On the highway, check your visibility again. With your mirrors adjusted properly, are the car’s blind spots covered? How much noise is transmitted into the cabin at speed? Was it easy to get up to speed, or was it glacially slow? Getting off the highway, observe how the brakes feel slowing the car from speed. Do they feel strong and reassuring? Does the car track straight under braking?
On the way back to the dealership, place another phone call, how does it sound when the car is moving? Can the other person still hear you clearly? Do you still feel comfortable in the driver’s seat?
If the car passes all of these tests, put it on your “keep” list.
How To Test Drive A New Car: Back At The Lot
Returning to the lot, the salesperson will invite you inside.
You’ll definitely want to go inside the dealership—to meet the service manager and take a look at the service department.
In addition to getting a read off of this person, you’re looking to make sure the service area lounge will be a comfortable environment should you ever need to wait while an adjustment or a repair is effected. You’re also looking for a clean, professionally kept service area.
This is also a good time to find out what’s involved with maintaining the car.

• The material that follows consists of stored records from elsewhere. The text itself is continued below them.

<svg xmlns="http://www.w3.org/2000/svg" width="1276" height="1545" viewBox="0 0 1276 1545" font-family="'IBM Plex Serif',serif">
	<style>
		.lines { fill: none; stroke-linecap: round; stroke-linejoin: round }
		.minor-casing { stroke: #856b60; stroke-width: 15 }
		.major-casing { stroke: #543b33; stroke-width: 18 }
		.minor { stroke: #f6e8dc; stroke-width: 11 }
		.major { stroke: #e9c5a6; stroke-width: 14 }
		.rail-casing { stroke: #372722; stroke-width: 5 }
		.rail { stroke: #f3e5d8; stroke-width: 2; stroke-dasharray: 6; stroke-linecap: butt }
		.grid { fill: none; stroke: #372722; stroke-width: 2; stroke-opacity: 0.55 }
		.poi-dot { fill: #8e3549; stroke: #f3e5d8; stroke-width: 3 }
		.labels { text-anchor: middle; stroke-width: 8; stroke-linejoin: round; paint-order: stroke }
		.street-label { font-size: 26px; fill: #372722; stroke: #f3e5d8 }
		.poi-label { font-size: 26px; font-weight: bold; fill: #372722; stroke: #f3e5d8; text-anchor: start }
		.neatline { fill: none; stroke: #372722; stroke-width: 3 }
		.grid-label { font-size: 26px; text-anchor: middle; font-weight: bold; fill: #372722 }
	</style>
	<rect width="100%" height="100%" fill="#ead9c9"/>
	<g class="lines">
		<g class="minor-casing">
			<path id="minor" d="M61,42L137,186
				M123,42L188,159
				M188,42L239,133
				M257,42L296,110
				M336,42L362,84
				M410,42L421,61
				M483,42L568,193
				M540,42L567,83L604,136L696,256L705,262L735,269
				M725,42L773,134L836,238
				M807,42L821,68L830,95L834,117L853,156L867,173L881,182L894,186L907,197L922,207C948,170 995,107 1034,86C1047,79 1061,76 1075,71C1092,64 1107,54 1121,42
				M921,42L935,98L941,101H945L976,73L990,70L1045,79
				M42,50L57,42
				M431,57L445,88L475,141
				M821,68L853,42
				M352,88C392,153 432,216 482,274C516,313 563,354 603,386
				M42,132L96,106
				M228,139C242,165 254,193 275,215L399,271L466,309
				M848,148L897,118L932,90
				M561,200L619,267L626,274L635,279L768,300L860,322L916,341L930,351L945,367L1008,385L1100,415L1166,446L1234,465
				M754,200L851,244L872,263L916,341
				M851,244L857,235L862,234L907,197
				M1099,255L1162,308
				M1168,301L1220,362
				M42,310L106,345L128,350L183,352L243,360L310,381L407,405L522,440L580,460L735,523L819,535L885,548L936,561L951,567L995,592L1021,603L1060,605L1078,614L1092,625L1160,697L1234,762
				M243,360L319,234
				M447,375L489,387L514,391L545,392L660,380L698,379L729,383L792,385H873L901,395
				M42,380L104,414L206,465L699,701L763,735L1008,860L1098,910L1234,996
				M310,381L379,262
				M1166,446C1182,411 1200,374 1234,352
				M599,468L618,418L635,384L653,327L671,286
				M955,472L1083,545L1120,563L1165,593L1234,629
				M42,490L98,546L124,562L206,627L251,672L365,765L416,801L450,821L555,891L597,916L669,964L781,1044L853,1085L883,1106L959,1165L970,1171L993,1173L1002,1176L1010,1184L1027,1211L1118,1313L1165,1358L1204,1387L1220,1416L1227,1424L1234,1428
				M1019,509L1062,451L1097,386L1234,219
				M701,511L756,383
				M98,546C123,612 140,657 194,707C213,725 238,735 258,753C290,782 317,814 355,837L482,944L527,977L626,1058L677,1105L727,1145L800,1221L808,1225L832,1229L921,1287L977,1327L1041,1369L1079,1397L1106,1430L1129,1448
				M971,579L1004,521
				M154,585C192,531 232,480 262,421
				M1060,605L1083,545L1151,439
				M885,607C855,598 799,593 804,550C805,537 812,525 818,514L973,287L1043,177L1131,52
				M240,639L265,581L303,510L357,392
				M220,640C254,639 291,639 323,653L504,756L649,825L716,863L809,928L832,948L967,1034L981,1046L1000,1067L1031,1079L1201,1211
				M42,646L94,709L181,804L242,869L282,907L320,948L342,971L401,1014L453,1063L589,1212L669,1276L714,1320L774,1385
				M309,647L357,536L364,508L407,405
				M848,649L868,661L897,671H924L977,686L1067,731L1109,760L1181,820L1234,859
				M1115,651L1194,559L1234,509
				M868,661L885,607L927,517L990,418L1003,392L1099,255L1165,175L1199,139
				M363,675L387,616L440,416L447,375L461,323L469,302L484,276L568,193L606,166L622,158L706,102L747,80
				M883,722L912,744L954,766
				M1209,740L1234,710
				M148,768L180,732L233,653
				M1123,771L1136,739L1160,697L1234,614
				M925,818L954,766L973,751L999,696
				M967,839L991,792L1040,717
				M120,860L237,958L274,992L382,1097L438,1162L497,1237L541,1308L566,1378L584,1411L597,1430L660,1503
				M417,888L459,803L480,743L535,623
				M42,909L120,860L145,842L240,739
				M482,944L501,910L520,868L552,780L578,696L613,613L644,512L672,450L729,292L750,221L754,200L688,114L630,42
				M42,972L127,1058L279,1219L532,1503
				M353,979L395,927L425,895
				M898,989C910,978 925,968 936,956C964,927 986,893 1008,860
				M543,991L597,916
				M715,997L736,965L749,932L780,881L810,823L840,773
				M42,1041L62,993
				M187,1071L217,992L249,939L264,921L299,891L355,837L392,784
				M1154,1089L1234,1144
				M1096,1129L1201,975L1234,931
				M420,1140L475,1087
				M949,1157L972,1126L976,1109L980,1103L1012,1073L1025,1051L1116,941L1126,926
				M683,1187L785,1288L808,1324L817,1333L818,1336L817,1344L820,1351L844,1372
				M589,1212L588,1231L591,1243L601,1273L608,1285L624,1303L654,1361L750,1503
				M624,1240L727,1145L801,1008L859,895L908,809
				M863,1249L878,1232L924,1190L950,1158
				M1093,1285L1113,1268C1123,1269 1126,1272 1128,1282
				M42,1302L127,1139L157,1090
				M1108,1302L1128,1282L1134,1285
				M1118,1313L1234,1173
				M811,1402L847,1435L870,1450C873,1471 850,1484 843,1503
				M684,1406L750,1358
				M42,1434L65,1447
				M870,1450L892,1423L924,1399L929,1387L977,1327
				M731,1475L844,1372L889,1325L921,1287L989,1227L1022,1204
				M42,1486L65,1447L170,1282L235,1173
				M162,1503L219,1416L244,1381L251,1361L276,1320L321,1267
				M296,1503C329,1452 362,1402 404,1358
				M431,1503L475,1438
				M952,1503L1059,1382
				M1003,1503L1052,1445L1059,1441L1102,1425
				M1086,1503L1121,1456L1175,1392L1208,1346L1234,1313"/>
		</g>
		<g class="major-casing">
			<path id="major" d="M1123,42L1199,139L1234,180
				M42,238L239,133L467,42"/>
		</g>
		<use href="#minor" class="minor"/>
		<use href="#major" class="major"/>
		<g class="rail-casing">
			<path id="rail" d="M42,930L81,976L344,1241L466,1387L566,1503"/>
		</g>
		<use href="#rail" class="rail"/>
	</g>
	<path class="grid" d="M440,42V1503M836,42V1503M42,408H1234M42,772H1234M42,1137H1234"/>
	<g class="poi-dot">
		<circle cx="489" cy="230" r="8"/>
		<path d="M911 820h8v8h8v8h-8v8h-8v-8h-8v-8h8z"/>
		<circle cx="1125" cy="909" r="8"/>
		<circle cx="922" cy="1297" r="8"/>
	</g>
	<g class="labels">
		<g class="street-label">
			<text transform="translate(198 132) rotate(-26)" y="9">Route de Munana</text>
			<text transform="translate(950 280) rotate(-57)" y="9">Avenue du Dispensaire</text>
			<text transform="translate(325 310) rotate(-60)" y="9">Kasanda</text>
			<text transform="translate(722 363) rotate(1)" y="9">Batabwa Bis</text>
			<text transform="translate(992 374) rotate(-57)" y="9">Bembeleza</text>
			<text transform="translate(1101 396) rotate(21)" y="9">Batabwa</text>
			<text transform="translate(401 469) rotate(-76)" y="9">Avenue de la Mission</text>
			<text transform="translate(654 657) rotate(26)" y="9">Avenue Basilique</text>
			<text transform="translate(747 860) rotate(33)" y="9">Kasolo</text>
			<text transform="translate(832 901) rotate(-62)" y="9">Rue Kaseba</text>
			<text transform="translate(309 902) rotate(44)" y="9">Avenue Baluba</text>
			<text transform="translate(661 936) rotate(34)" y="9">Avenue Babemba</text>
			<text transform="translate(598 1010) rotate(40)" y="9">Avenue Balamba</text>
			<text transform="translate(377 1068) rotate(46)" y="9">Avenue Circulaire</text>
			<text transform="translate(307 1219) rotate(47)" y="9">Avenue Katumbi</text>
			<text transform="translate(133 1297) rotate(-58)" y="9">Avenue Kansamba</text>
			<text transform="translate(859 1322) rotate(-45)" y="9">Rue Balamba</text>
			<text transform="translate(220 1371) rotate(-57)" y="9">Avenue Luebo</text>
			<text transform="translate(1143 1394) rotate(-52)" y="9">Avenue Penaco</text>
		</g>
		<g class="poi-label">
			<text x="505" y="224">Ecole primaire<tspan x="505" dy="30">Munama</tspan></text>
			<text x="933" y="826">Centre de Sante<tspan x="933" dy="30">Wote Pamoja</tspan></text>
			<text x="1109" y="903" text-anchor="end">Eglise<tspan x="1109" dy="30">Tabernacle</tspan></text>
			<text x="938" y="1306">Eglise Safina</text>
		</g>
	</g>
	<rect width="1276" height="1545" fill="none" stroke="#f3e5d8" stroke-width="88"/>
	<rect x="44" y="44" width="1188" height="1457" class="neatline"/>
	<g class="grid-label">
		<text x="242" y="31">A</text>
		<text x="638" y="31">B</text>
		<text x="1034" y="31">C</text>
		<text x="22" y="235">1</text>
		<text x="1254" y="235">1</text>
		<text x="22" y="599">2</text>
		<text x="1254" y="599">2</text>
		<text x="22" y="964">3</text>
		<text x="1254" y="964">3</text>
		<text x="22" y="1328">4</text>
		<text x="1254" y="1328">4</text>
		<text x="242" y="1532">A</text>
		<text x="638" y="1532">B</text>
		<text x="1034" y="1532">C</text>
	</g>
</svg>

What are its service intervals? What do the services cost? Are there any special considerations or equipment you need to be concerned about?
Satisfied all is in order, it’s time to go. The salesperson will ask you if there is anything they can do to help you decide to take the car home today. Tell them after you’ve evaluated the other cars on your list—if their car stands out—you will give them every opportunity to win your business.
Thank them for their time, take their card, and go test the next one on your list.